__Document text__:
################
[proofplan]
Start from the multiplicative decomposition of the joint mass function, $\mathbb{P}(X=x, Y=y) = \mathbb{P}(X=x)\,\mathbb{P}(Y=y \mid X=x)$, valid wherever $\mathbb{P}(X=x) > 0$. Taking logarithms turns this product into a sum; multiplying by $-\mathbb{P}(X=x, Y=y)$ and summing over $(x, y)$ yields the joint entropy on the left and two sums on the right. The first sum collapses via marginalisation to $H(X)$; the second is, by definition, the conditional entropy $H(Y \mid X)$.
[/proofplan]
[step:Reduce to the support of the joint distribution]
Let $A, B$ denote the finite ranges of $X, Y$ and write $p_{xy} := \mathbb{P}(X = x, Y = y)$, $p_x := \mathbb{P}(X = x) = \sum_{y \in B} p_{xy}$, and $p_{y \mid x} := \mathbb{P}(Y = y \mid X = x) := p_{xy}/p_x$ (defined for $p_x > 0$).
All three entropies are defined using the convention $0 \log_2 0 := 0$. Let
\begin{align*}
S := \{(x, y) \in A \times B : p_{xy} > 0\}.
\end{align*}
Summands $(x, y) \notin S$ contribute $0$ to $H(X, Y) = -\sum_{(x,y)} p_{xy} \log_2 p_{xy}$, to $H(X) = -\sum_x p_x \log_2 p_x$ (on the marginal level, via $-p_x \log_2 p_x$ with $p_x = 0$ contributing $0$), and to $H(Y \mid X) = -\sum_{x : p_x > 0} p_x \sum_{y : p_{y \mid x} > 0} p_{y \mid x} \log_2 p_{y \mid x}$. So we may restrict all sums to $S$ without changing any quantity.
Note that $(x, y) \in S$ implies $p_x \geq p_{xy} > 0$, so the conditional probability $p_{y \mid x}$ is defined and positive on $S$.
################
__Assignment 1__: Translate this sentence from the entropy proof into German: "All three entropies are defined using the convention $0 \log_2 0 := 0$."
__Assignment 2__: Carry the entropy proof forward from its last sentence.
The records that come next are separate material, unrelated to the entropy proof.

__Listed entries__:
################
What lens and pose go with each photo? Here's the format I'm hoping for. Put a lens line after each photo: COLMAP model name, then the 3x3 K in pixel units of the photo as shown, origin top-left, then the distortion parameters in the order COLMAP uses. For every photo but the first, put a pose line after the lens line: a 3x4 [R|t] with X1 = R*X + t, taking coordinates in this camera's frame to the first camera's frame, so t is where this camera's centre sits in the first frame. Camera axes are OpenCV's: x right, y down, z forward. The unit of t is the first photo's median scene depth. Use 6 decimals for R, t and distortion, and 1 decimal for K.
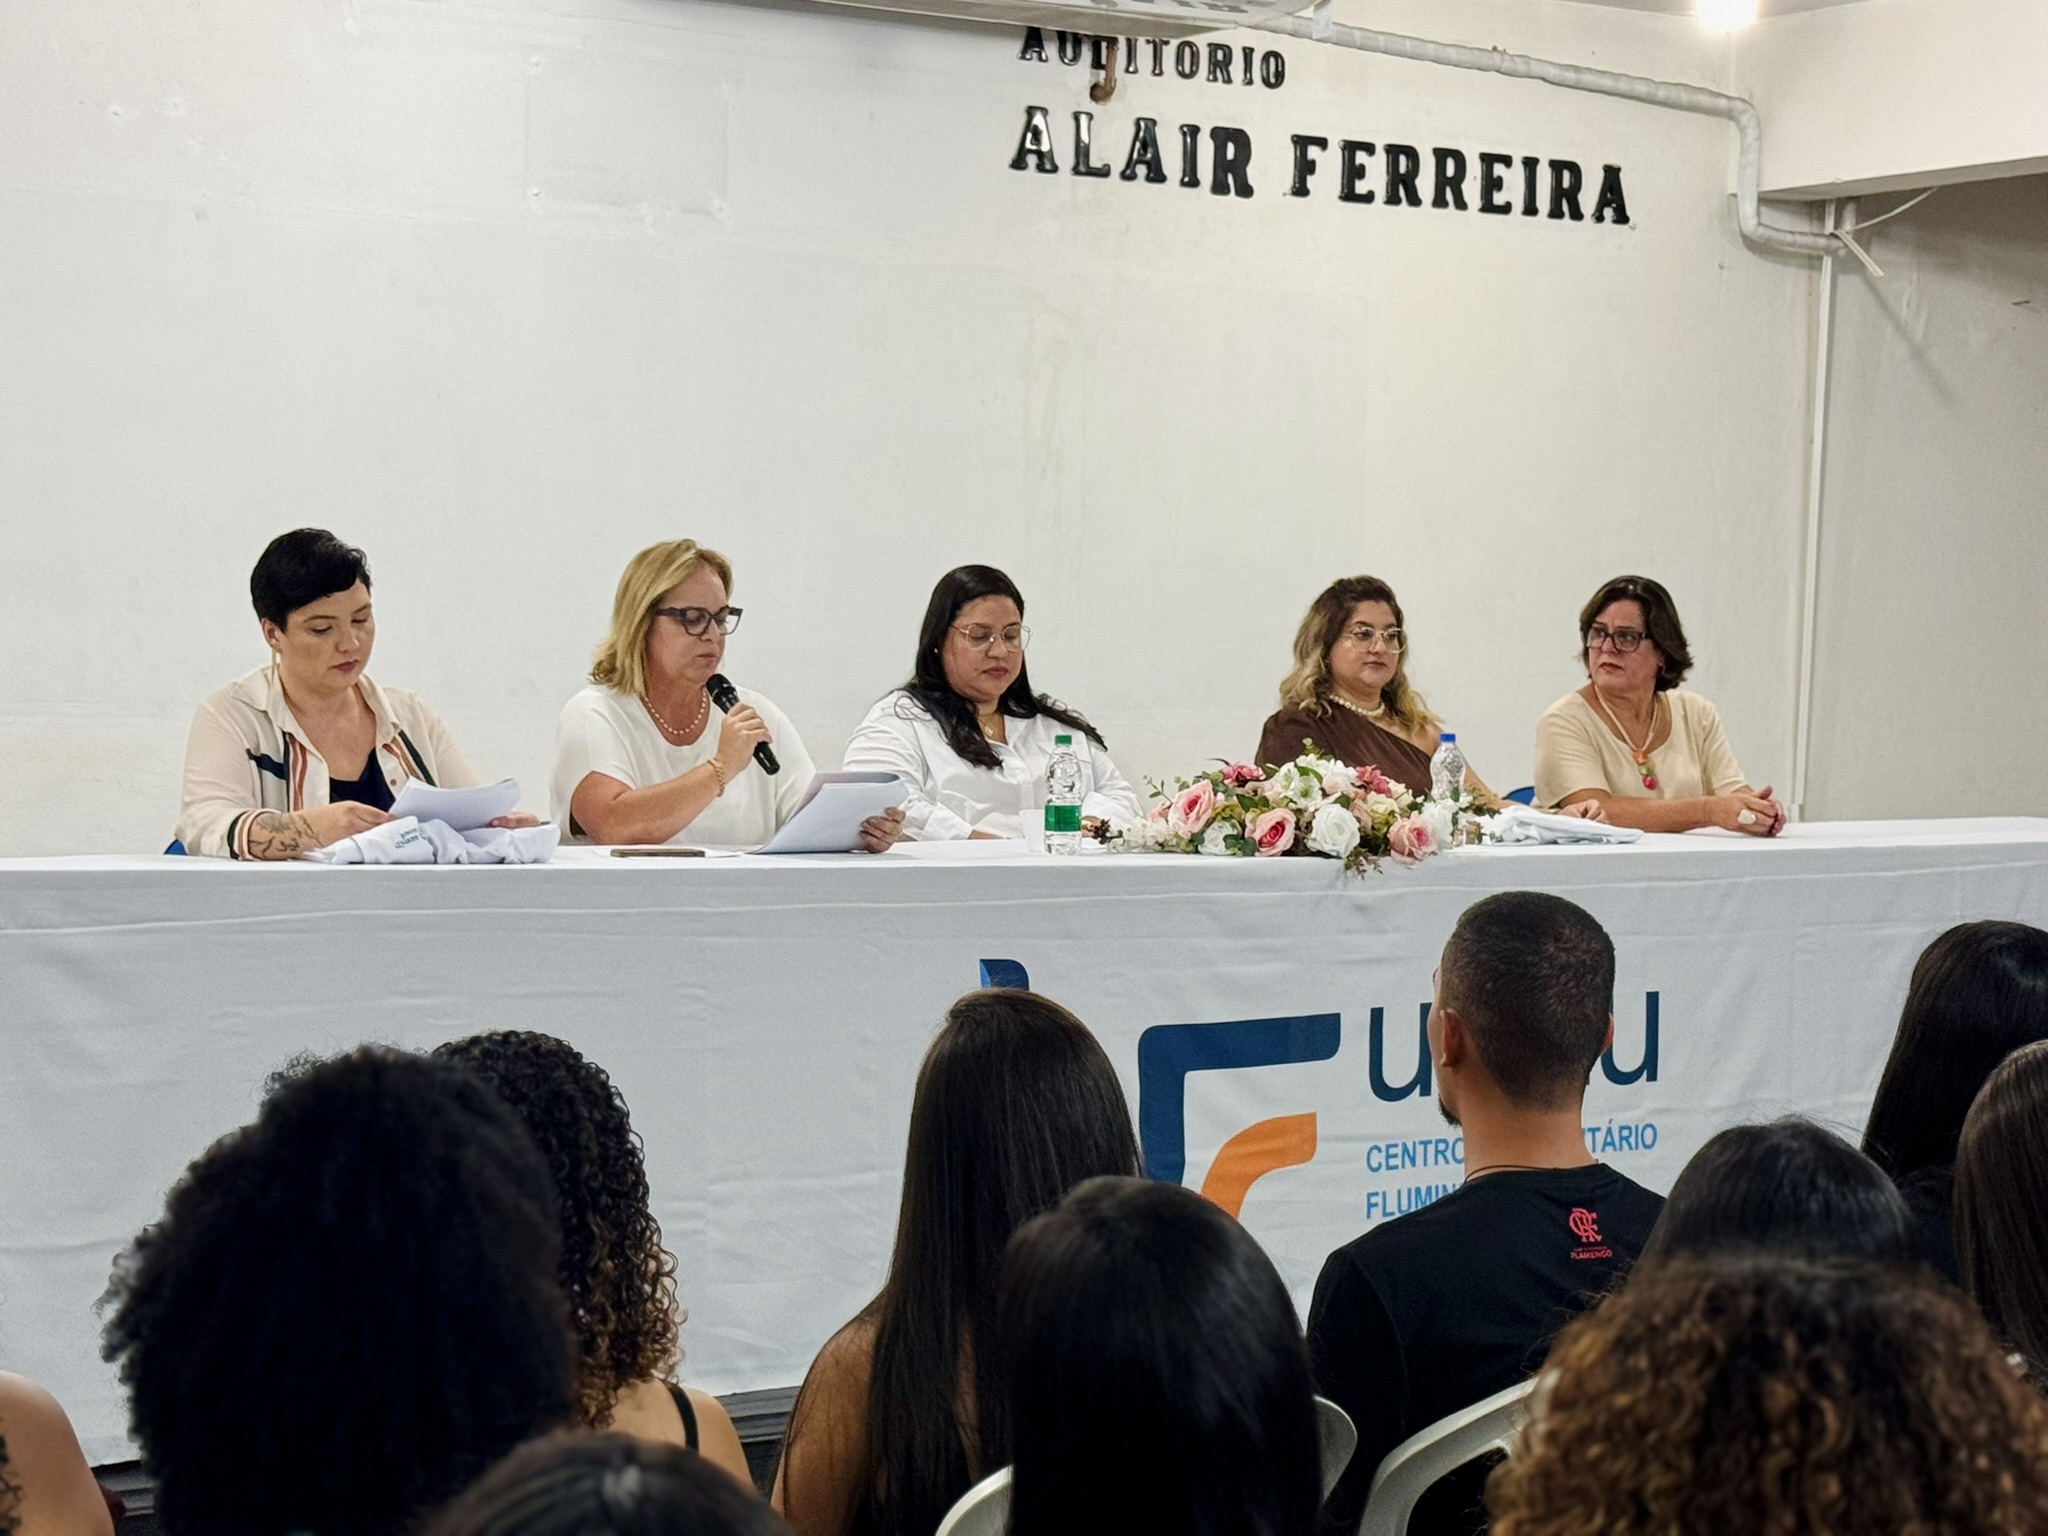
lens RADIAL K [[3942.3, 0, 1044.7], [0, 3942.3, 768.7], [0, 0, 1]] dist [0.191502, 0.000000]
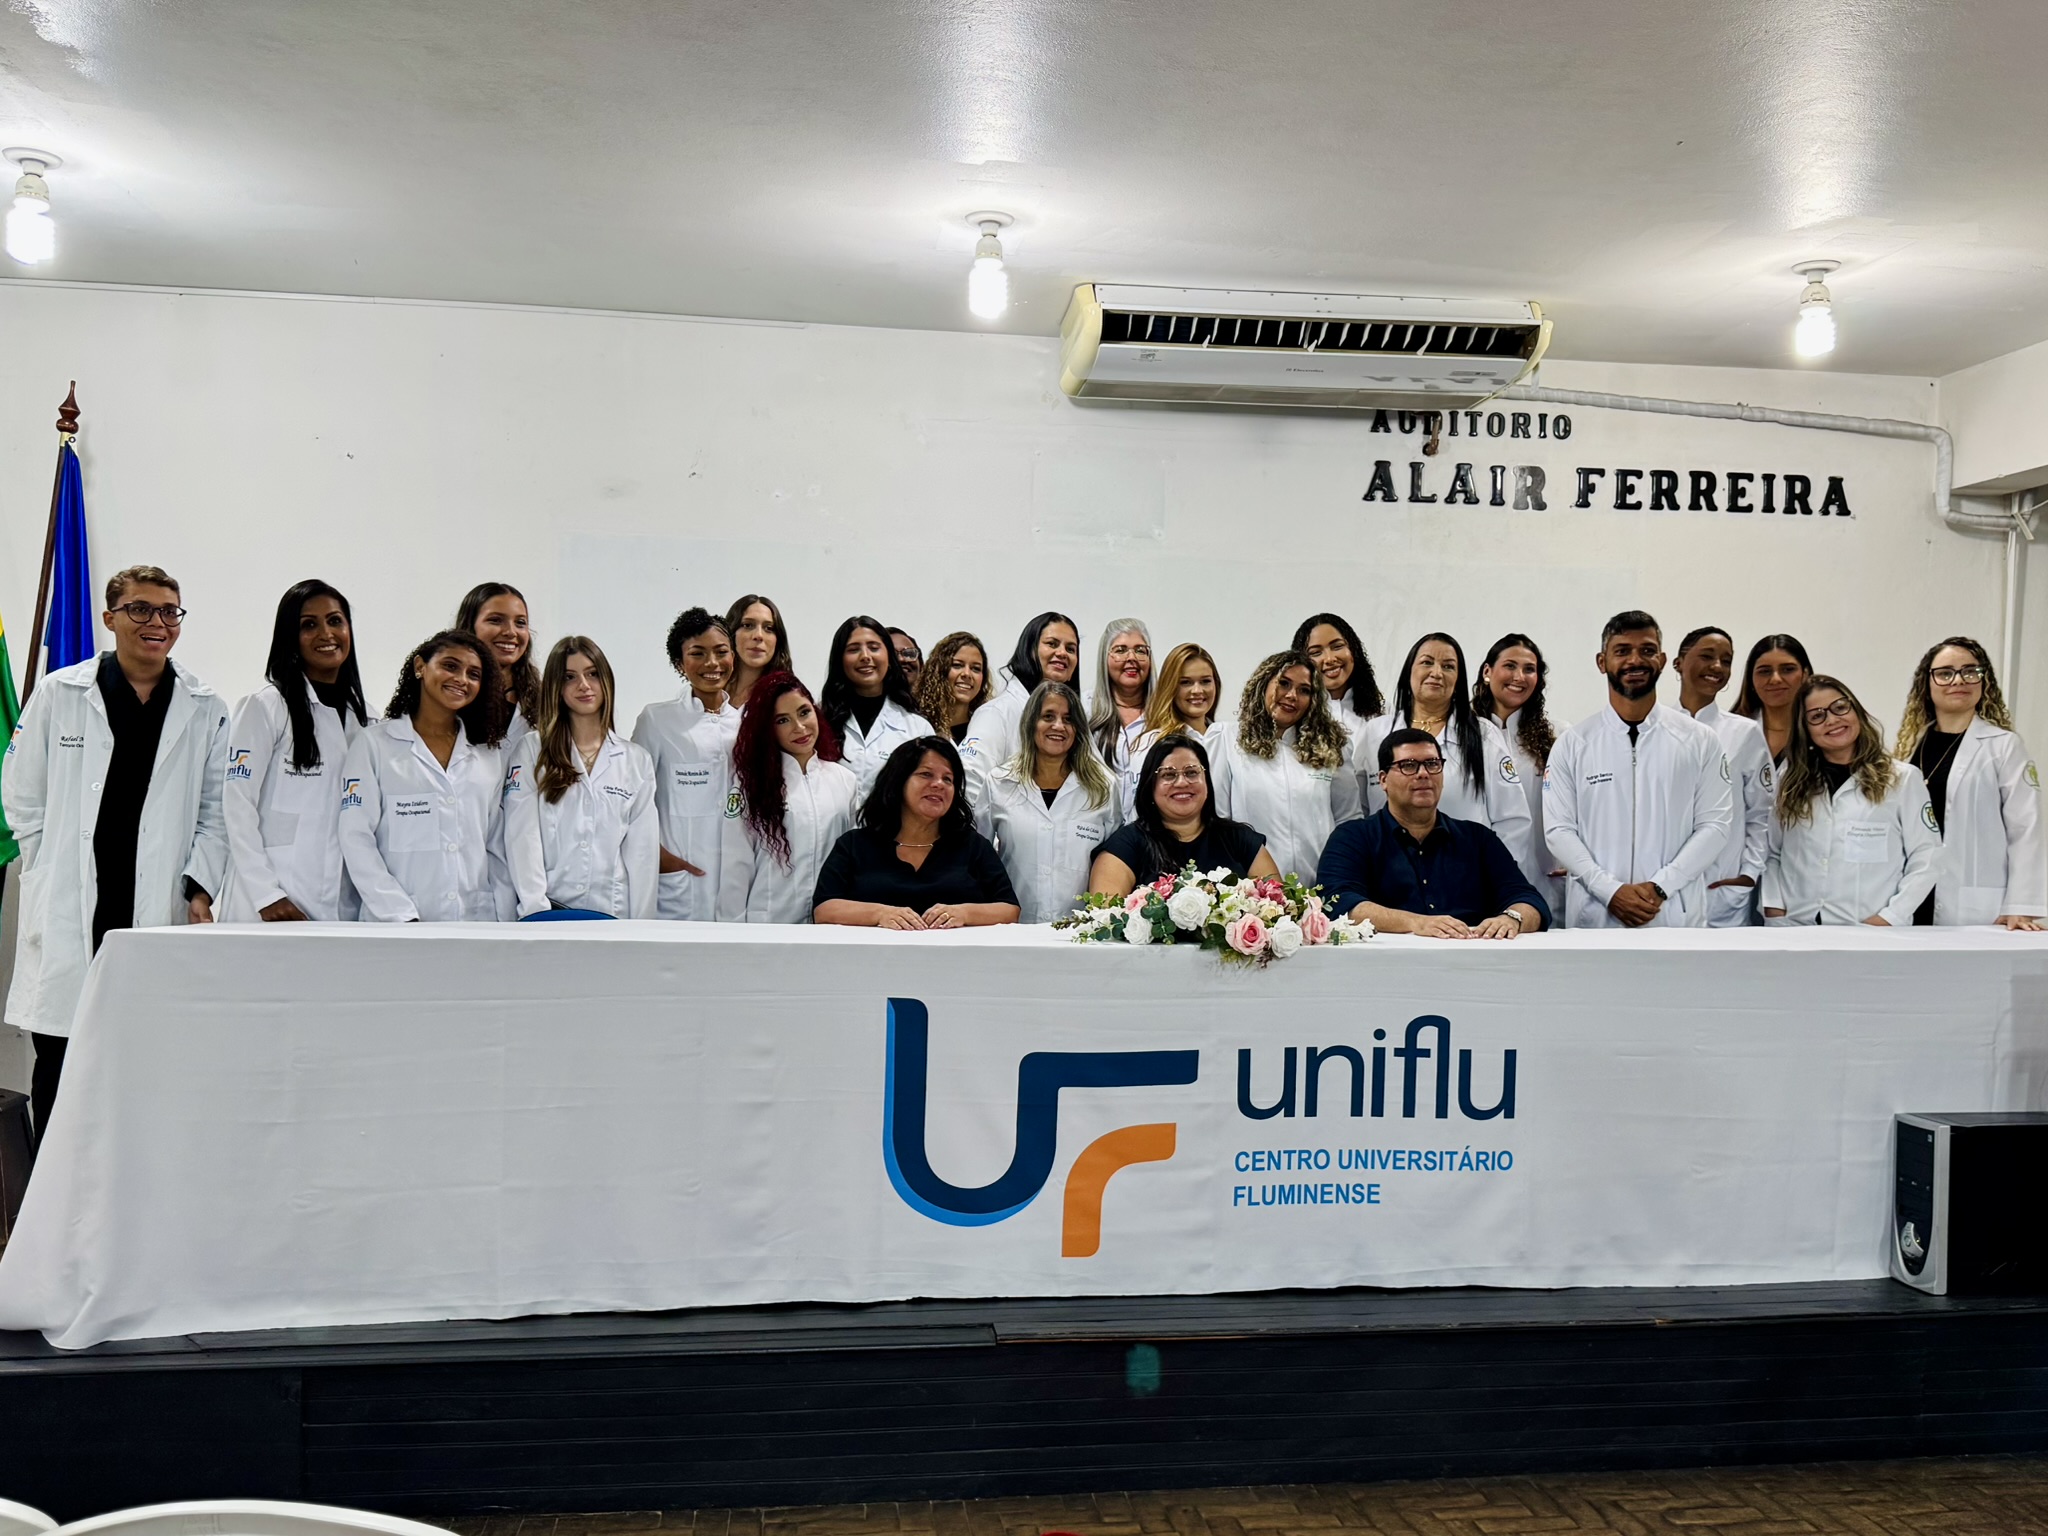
lens RADIAL K [[1744.1, 0, 1141.0], [0, 1744.1, 828.9], [0, 0, 1]] dist [0.062990, -0.139352]
pose [[0.888617, 0.008011, -0.458580, 0.229553], [-0.018447, 0.999663, -0.018282, -0.002560], [0.458279, 0.024705, 0.888465, 0.316553]]
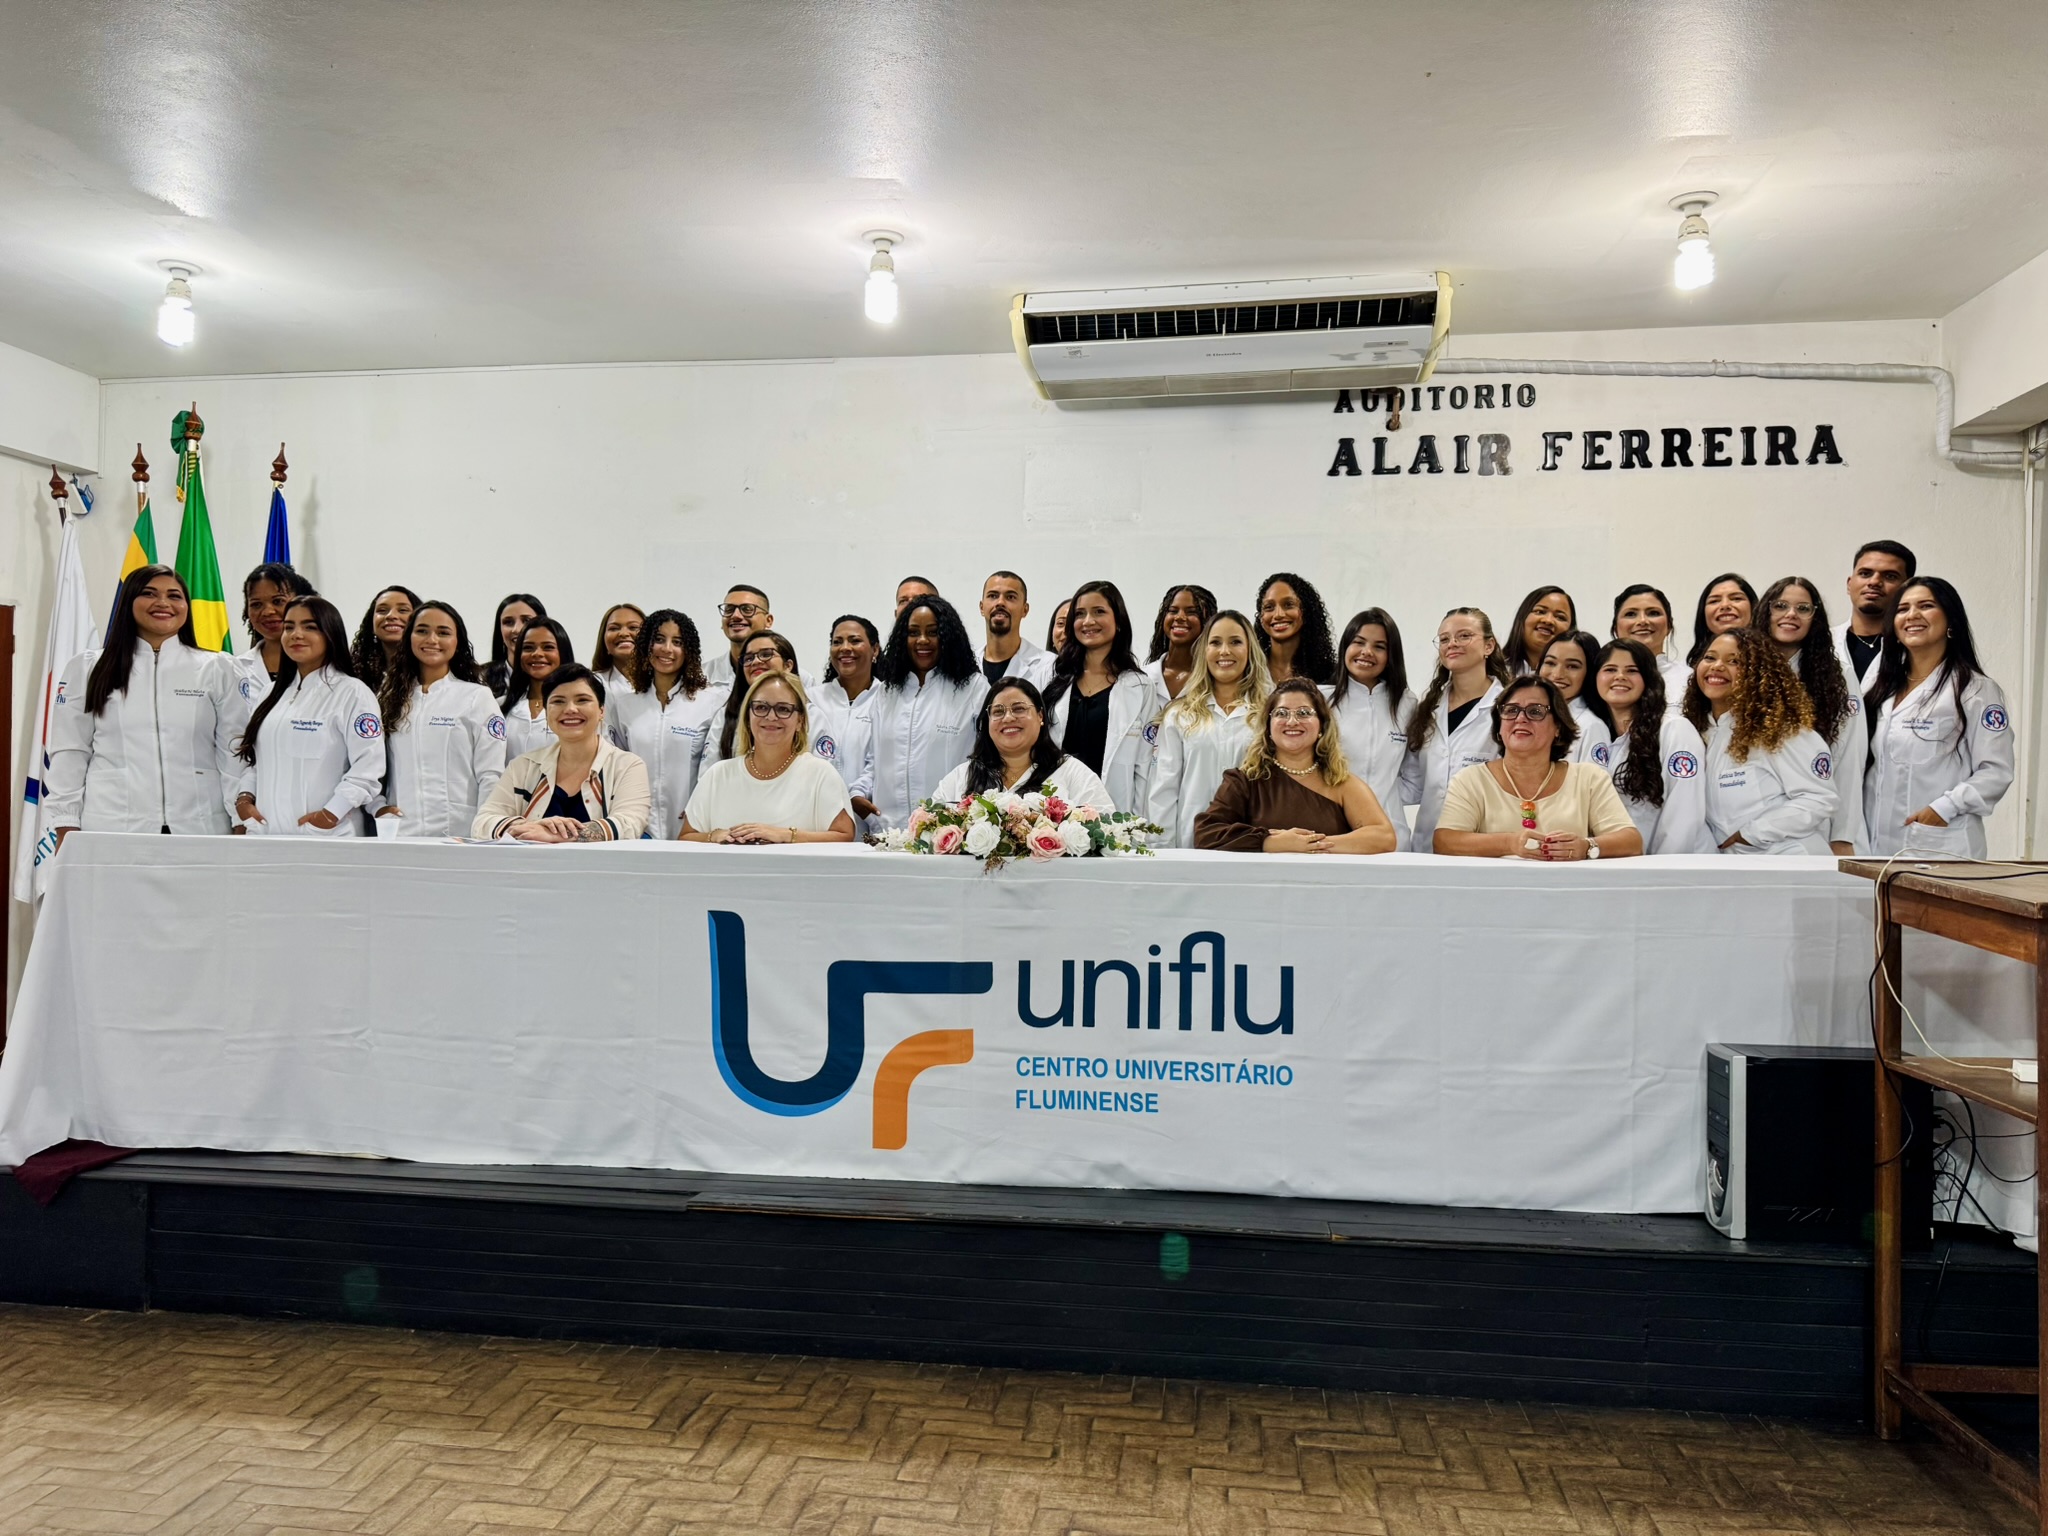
lens RADIAL K [[1478.2, 0, 1005.6], [0, 1478.2, 777.7], [0, 0, 1]] dist [0.007950, -0.021200]
pose [[0.731550, -0.016258, -0.681594, 0.314561], [-0.021359, 0.998678, -0.046746, 0.013449], [0.681453, 0.048756, 0.730236, 0.420924]]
################
__Response box 1__: Alle drei Entropien werden unter Verwendung der Konvention $0 \log_2 0 := 0$ definiert.

__Response box 2__:
[/step]
[step:Express $\log_2 p_{xy}$ as a sum via the multiplicative law of conditional probability]
On $S$, the definition $p_{y \mid x} = p_{xy}/p_x$ rearranges to
\begin{align*}
p_{xy} = p_x \cdot p_{y \mid x}.
\end{align*}
Taking $-\log_2$ of both sides (both sides are positive on $S$):
\begin{align*}
-\log_2 p_{xy} = -\log_2 p_x - \log_2 p_{y \mid x}. \tag{$\ast$}
\end{align*}
Multiplying ($\ast$) by $p_{xy} \geq 0$ and summing over $(x, y) \in S$:
\begin{align*}
-\sum_{(x,y) \in S} p_{xy} \log_2 p_{xy}
= -\sum_{(x,y) \in S} p_{xy} \log_2 p_x
- \sum_{(x,y) \in S} p_{xy} \log_2 p_{y \mid x}. \tag{$\ast\ast$}
\end{align*}
The left-hand side of ($\ast\ast$) is $H(X, Y)$ (by the reduction in the previous step).
[guided]
The identity that drives the chain rule is the multiplicative law for joint probability: wherever $p_x > 0$,
\begin{align*}
p_{xy} = \mathbb{P}(X = x, Y = y) = \mathbb{P}(X = x) \cdot \mathbb{P}(Y = y \mid X = x) = p_x \cdot p_{y \mid x}.
\end{align*}
This is just the definition of conditional probability rearranged.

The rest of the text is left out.